● Requirement: Copy out the entries below, swapping "chart" for "graph" and changing nothing else. Leave the pictures out.

-- Data provided follows --

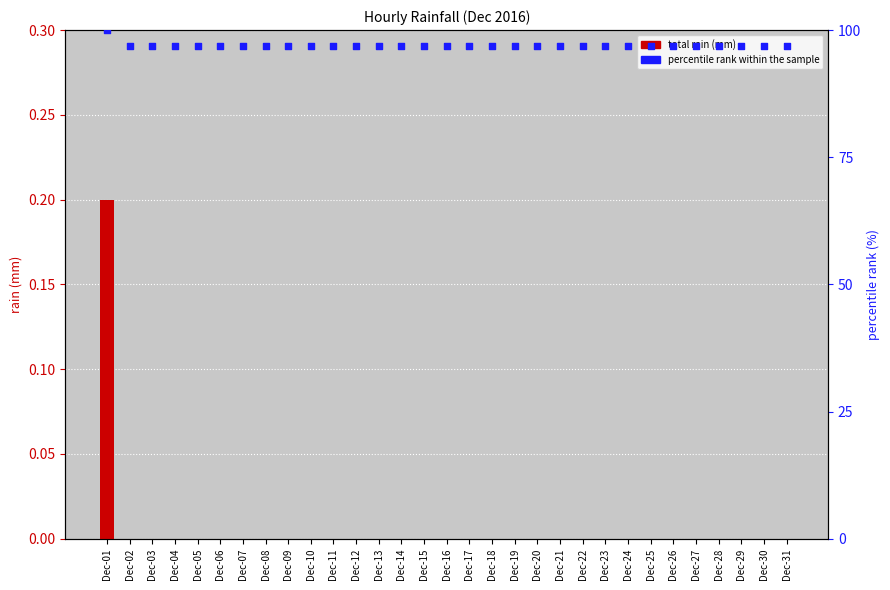

Which series has the largest total across all categories?

percentile rank within the sample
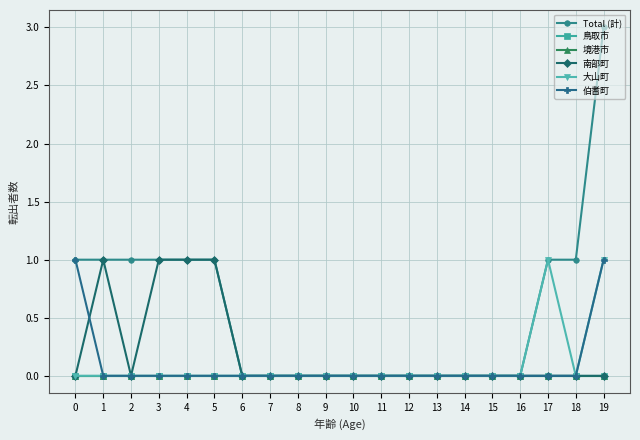

Is this an area chart (filled region under the line)?

No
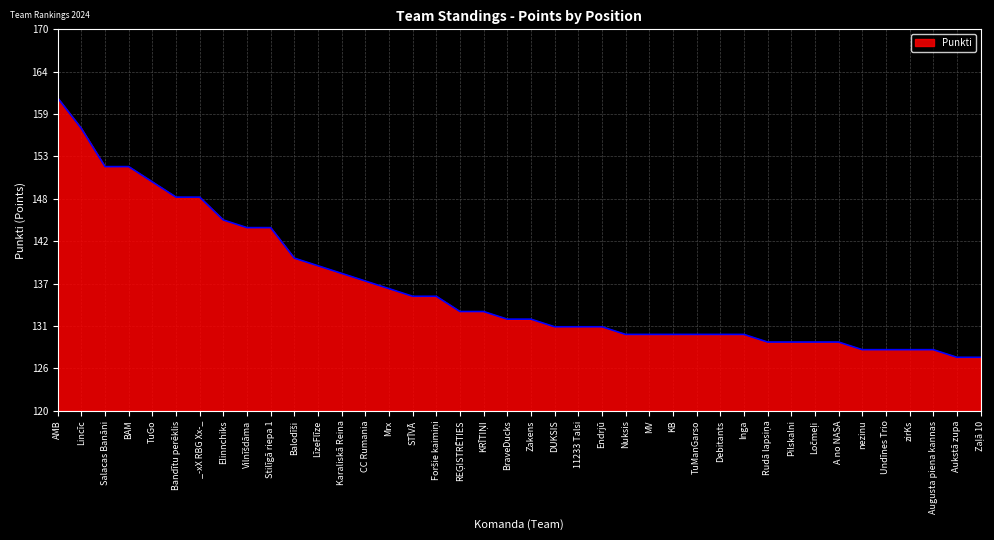

What is the difference between the maximum and minimum values?

34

-- Data provided concluded --

● Exercise response:
Which series has the largest total across all categories?

percentile rank within the sample

Is this an area graph (filled region under the line)?

No

What is the difference between the maximum and minimum values?

34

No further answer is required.